Princeton-CDH / ppa-django

Princeton Prosody Archive v3.x - Python/Django web application
http://prosody.princeton.edu
Apache License 2.0
4 stars 2 forks source link

Thumbnails and snippets occasionally mismatched #574

Closed mnaydan closed 6 months ago

mnaydan commented 8 months ago

Describe the bug When keyword searching, the returned thumbnail image does not always match the returned snippet.

To reproduce Steps to reproduce the behavior:

  1. Go to https://prosody.princeton.edu/archive/mdp.39015021952943/?query=%22Charlotte%20Smith%22
  2. Scroll down to "Search within Volume" result
  3. See error. The thumbnail pulls a piece of poetry from p. 4. The snippet with keywords highlighted is from page 2. And the page label says p. 20.

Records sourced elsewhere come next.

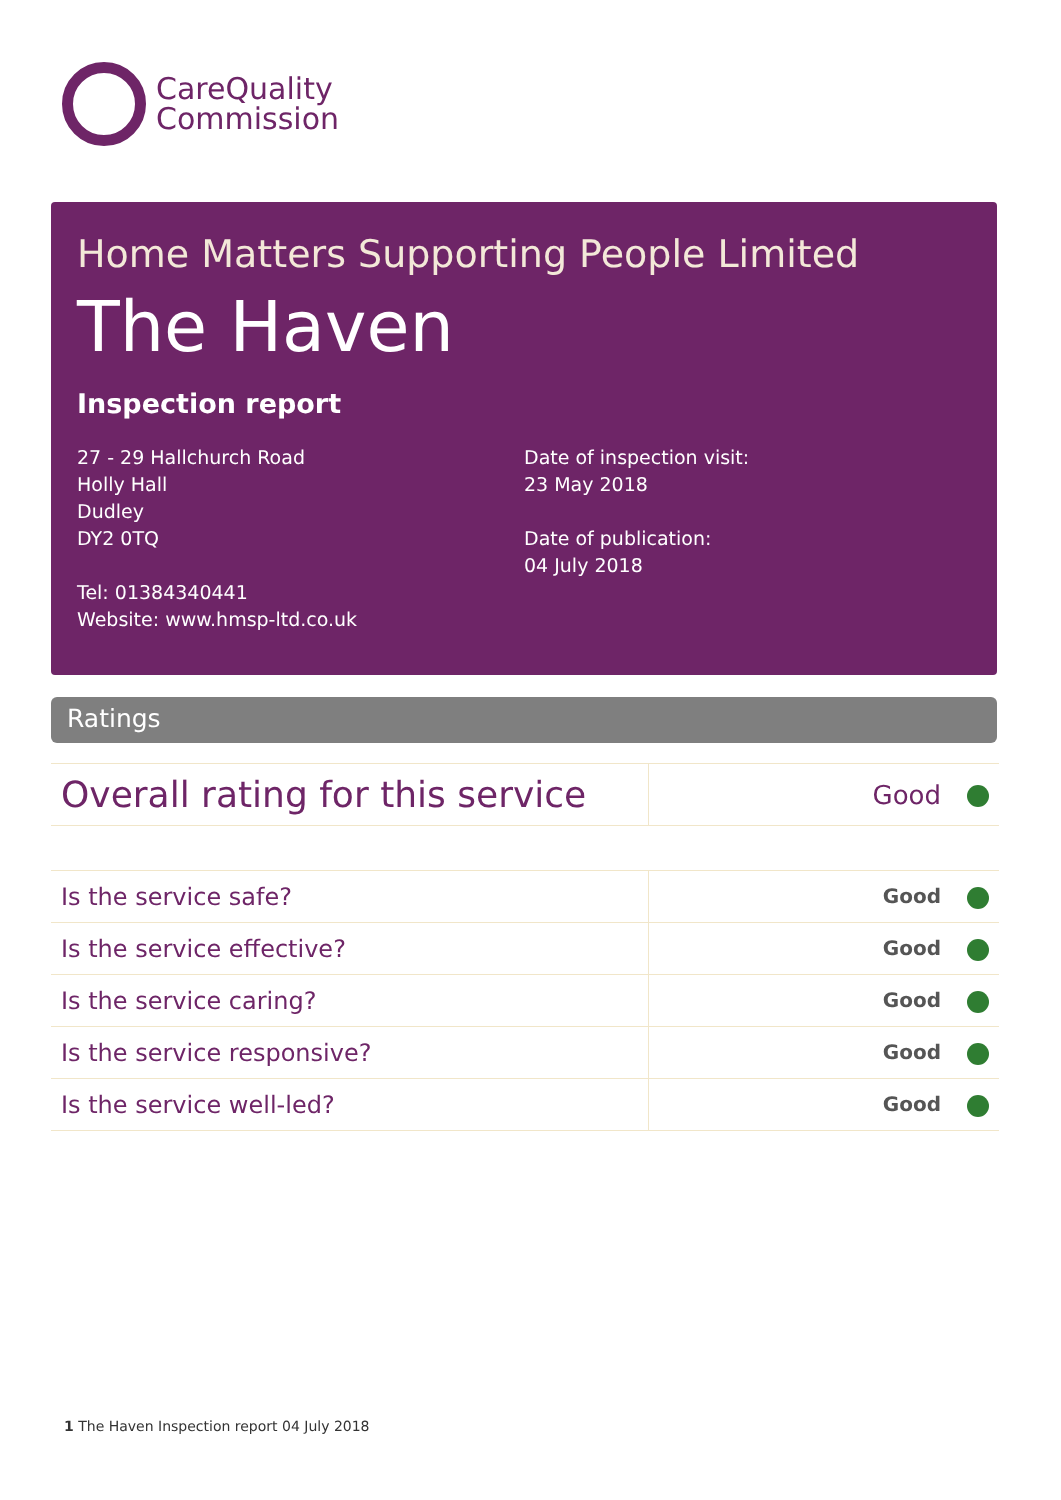CareQuality
Commission
Home Matters Supporting People Limited
The Haven
Inspection report
27 - 29 Hallchurch Road
Holly Hall
Dudley
DY2 0TQ
Tel: 01384340441
Website: www.hmsp-ltd.co.uk
Date of inspection visit:
23 May 2018
Date of publication:
04 July 2018
Ratings
| Overall rating for this service | Good |
| Is the service safe? | Good |
| Is the service effective? | Good |
| Is the service caring? | Good |
| Is the service responsive? | Good |
| Is the service well-led? | Good |
1 The Haven Inspection report 04 July 2018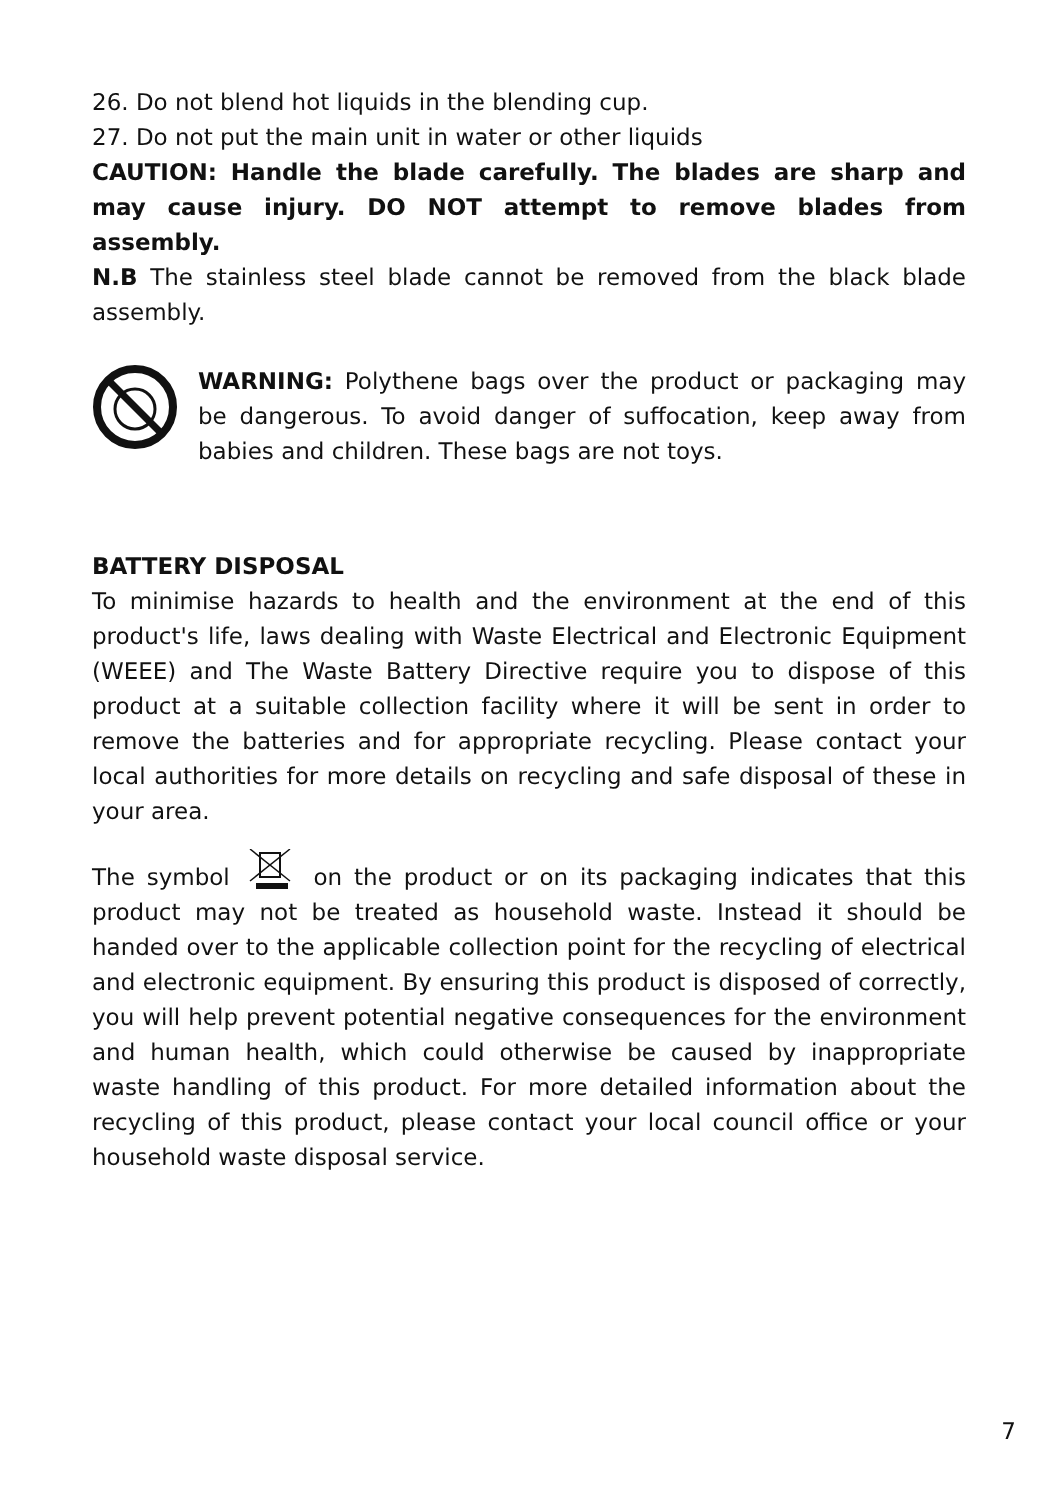26. Do not blend hot liquids in the blending cup.
27. Do not put the main unit in water or other liquids
CAUTION: Handle the blade carefully. The blades are sharp and may cause injury. DO NOT attempt to remove blades from assembly.
N.B The stainless steel blade cannot be removed from the black blade assembly.
WARNING: Polythene bags over the product or packaging may be dangerous. To avoid danger of suffocation, keep away from babies and children. These bags are not toys.
BATTERY DISPOSAL
To minimise hazards to health and the environment at the end of this product's life, laws dealing with Waste Electrical and Electronic Equipment (WEEE) and The Waste Battery Directive require you to dispose of this product at a suitable collection facility where it will be sent in order to remove the batteries and for appropriate recycling. Please contact your local authorities for more details on recycling and safe disposal of these in your area.
The symbol on the product or on its packaging indicates that this product may not be treated as household waste. Instead it should be handed over to the applicable collection point for the recycling of electrical and electronic equipment. By ensuring this product is disposed of correctly, you will help prevent potential negative consequences for the environment and human health, which could otherwise be caused by inappropriate waste handling of this product. For more detailed information about the recycling of this product, please contact your local council office or your household waste disposal service.
7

Expected behavior Thumbnail image, snippet, and page label all should match.

Device information

Additional context We suspect this bug may be related to the HathiTrust rescanning problem, which changes the digital page sequencing.

mnaydan commented 6 months ago

We suspect that updating rsync (#453) might actually fix this problem and can check with known mismatches like the one described above

rlskoeser commented 6 months ago

I wanted to test our theory, so I ran the hathi_rsync script on this id and then reindexed pages, and it corrected the problem for the search linked in the example.

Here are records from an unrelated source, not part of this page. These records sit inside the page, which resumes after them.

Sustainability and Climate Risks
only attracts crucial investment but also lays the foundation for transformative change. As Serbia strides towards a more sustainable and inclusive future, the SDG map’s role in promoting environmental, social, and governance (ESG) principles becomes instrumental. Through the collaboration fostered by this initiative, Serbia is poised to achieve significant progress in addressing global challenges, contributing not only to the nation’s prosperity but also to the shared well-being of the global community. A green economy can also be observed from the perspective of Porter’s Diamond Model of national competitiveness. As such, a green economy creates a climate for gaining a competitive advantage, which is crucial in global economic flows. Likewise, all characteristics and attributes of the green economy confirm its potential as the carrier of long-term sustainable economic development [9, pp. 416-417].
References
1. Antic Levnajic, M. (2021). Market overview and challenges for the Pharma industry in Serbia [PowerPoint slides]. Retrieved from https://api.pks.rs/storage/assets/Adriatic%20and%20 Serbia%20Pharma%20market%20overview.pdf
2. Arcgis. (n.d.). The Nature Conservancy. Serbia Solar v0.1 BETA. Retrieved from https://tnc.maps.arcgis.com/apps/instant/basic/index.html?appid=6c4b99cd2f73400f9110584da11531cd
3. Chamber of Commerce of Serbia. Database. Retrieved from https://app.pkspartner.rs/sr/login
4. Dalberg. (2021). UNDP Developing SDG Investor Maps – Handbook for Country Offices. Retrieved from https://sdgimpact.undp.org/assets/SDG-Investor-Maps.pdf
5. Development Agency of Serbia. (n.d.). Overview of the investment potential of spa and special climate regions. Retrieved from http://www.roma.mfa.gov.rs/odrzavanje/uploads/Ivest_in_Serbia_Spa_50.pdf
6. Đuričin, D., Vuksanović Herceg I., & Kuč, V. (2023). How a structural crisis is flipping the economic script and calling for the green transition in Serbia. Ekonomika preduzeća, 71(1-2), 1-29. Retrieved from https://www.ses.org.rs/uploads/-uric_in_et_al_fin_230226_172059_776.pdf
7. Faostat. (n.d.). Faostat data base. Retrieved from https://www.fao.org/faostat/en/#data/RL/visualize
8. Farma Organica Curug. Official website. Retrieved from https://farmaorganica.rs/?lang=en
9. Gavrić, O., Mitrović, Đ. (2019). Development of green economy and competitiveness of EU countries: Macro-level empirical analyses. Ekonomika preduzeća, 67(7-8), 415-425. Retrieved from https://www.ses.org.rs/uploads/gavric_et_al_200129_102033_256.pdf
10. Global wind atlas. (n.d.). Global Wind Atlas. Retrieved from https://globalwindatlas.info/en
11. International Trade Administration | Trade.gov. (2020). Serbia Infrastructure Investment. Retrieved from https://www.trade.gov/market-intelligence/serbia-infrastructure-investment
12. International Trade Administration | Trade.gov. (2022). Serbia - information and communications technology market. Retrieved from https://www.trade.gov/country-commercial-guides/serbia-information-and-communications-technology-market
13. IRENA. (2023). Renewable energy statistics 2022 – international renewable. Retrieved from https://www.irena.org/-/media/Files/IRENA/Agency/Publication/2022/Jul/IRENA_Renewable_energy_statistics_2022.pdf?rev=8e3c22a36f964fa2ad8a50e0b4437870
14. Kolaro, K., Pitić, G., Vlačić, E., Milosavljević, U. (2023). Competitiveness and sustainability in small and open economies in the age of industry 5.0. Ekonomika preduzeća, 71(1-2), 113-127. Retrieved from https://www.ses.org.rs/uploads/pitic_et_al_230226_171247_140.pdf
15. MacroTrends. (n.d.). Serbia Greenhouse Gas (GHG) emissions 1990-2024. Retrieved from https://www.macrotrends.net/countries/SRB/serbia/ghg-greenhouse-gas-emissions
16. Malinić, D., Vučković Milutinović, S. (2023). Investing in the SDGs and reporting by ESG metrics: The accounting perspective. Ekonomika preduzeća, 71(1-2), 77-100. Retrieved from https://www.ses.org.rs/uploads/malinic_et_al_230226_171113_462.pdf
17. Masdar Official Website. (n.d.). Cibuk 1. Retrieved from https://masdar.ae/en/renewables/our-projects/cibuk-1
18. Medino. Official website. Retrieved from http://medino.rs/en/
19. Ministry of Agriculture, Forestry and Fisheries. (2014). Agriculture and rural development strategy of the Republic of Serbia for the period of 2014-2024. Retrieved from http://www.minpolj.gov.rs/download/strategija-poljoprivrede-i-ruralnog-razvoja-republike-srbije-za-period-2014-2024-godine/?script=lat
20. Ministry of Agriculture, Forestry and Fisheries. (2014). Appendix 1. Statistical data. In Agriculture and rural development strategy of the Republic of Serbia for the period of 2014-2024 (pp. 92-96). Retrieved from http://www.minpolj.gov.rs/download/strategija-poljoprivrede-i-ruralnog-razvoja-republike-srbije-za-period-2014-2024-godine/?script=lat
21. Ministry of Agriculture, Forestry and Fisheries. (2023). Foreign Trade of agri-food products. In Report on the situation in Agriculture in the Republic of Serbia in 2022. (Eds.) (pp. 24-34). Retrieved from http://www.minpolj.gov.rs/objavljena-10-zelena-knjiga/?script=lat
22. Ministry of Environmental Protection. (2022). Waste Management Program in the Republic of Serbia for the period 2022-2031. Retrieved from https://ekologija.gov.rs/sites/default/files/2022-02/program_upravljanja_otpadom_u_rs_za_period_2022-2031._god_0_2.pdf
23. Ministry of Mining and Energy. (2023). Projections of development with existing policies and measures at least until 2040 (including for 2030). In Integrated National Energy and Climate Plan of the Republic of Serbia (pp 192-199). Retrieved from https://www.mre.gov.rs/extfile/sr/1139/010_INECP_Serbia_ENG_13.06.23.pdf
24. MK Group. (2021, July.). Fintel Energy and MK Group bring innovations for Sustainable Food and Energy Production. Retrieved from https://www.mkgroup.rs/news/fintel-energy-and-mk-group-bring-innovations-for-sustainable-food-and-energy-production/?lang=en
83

(I did this in production without thinking about it because I was doing some other indexing fixes... 🤦‍♀️ Glad it didn't cause any problems, and I'll stop now!)

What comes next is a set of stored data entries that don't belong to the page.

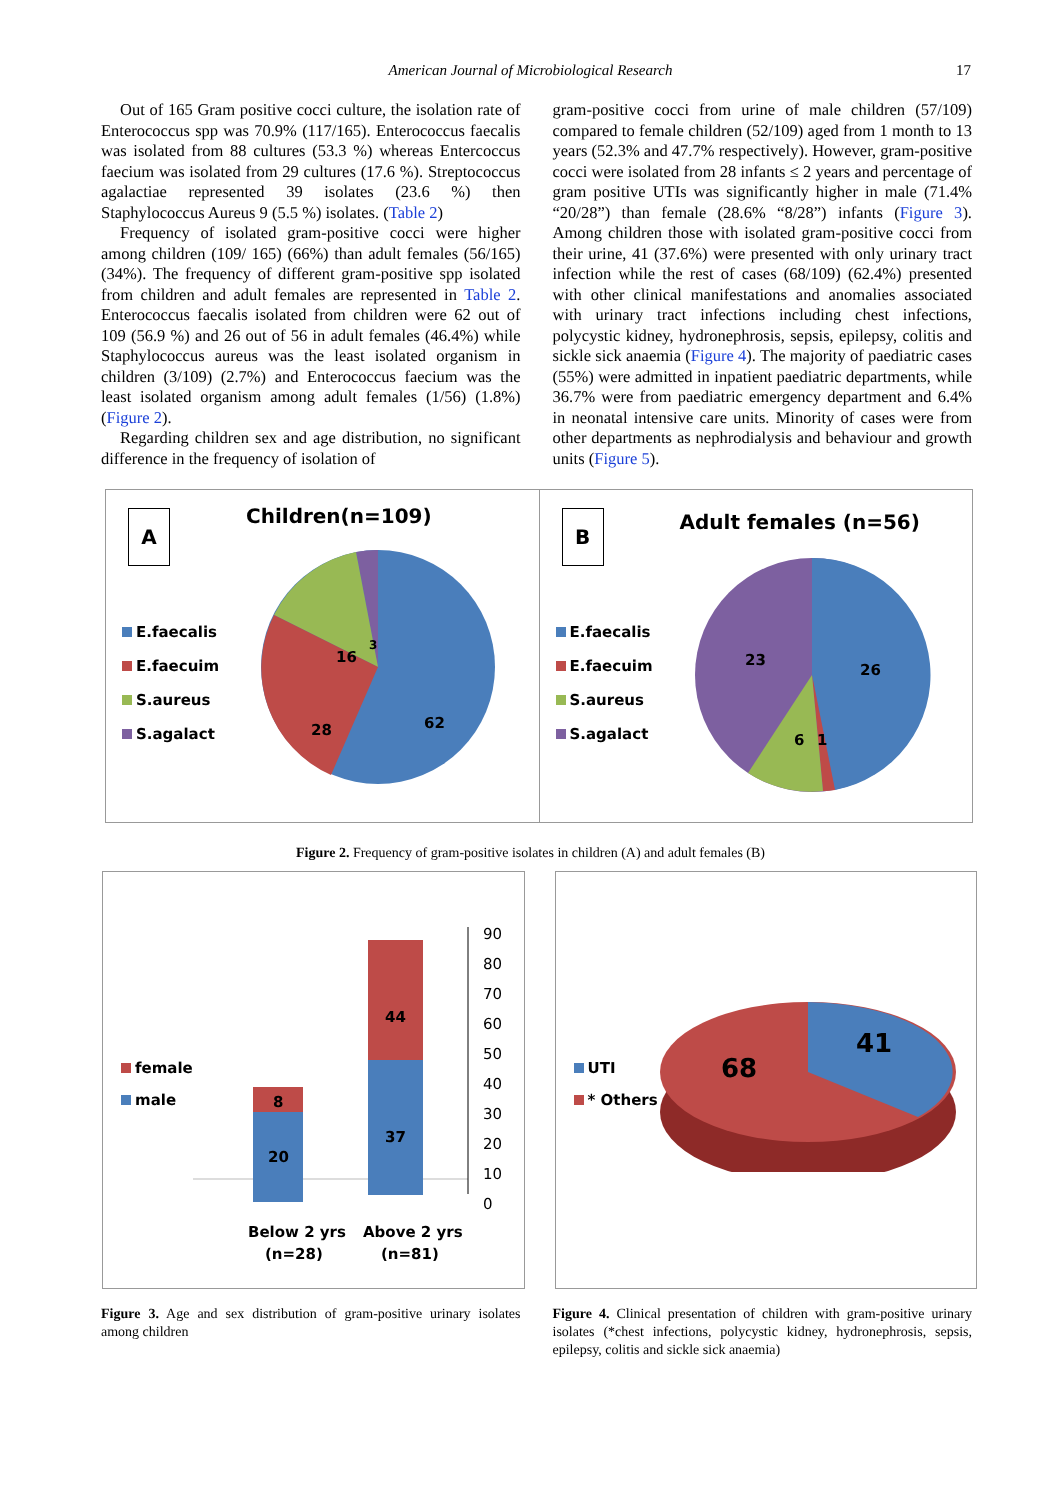American Journal of Microbiological Research 17
Out of 165 Gram positive cocci culture, the isolation rate of Enterococcus spp was 70.9% (117/165). Enterococcus faecalis was isolated from 88 cultures (53.3 %) whereas Entercoccus faecium was isolated from 29 cultures (17.6 %). Streptococcus agalactiae represented 39 isolates (23.6 %) then Staphylococcus Aureus 9 (5.5 %) isolates. (Table 2)
Frequency of isolated gram-positive cocci were higher among children (109/ 165) (66%) than adult females (56/165) (34%). The frequency of different gram-positive spp isolated from children and adult females are represented in Table 2. Enterococcus faecalis isolated from children were 62 out of 109 (56.9 %) and 26 out of 56 in adult females (46.4%) while Staphylococcus aureus was the least isolated organism in children (3/109) (2.7%) and Enterococcus faecium was the least isolated organism among adult females (1/56) (1.8%) (Figure 2).
Regarding children sex and age distribution, no significant difference in the frequency of isolation of
gram-positive cocci from urine of male children (57/109) compared to female children (52/109) aged from 1 month to 13 years (52.3% and 47.7% respectively). However, gram-positive cocci were isolated from 28 infants ≤ 2 years and percentage of gram positive UTIs was significantly higher in male (71.4% “20/28”) than female (28.6% “8/28”) infants (Figure 3). Among children those with isolated gram-positive cocci from their urine, 41 (37.6%) were presented with only urinary tract infection while the rest of cases (68/109) (62.4%) presented with other clinical manifestations and anomalies associated with urinary tract infections including chest infections, polycystic kidney, hydronephrosis, sepsis, epilepsy, colitis and sickle sick anaemia (Figure 4). The majority of paediatric cases (55%) were admitted in inpatient paediatric departments, while 36.7% were from paediatric emergency department and 6.4% in neonatal intensive care units. Minority of cases were from other departments as nephrodialysis and behaviour and growth units (Figure 5).
A Children(n=109)
E.faecalis
E.faecuim
S.aureus
S.agalact
16
3
28
62
B Adult females (n=56)
E.faecalis
E.faecuim
S.aureus
S.agalact
23
26
6
1
Figure 2. Frequency of gram-positive isolates in children (A) and adult females (B)
female
male
90
80
70
60
50
40
30
20
10
0
8
20
44
37
Below 2 yrs
(n=28)
Above 2 yrs
(n=81)
UTI
* Others
68
41
Figure 3. Age and sex distribution of gram-positive urinary isolates among children
Figure 4. Clinical presentation of children with gram-positive urinary isolates (*chest infections, polycystic kidney, hydronephrosis, sepsis, epilepsy, colitis and sickle sick anaemia)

rlskoeser commented 6 months ago

@mnaydan maybe this should be in review - do you want to test the record linked above on the production site? Do you have any other records with known mismatches that you want to test with? I'd be glad to run the rsync + reindex on a subset of records. Or, maybe we could just test those records in tandem with testing the hathi rsync script - it looks to me like that script might be ready to test on the staging site, once we synchronize the data between production and staging so we can compare.

mnaydan commented 6 months ago

@rlskoeser I tested the above URL and it does appear fixed (there is still something wonky with the page label, but that seems to be on HT's end -- the physical page says 2, but HT's reader says the physical page is 6). The only other case I know of off the top of my head is https://test-prosody.cdh.princeton.edu/archive/mdp.39015060429332-p150/?query=his, which is pulling the right image (p. 96) but the wrong page label (p. 93) and the wrong text (p. 92). If you wanna try rerunning the rsync & reindex on that ID, I can test.

mnaydan commented 6 months ago

The page image, label, and text for the Longfellow link all match now as expected!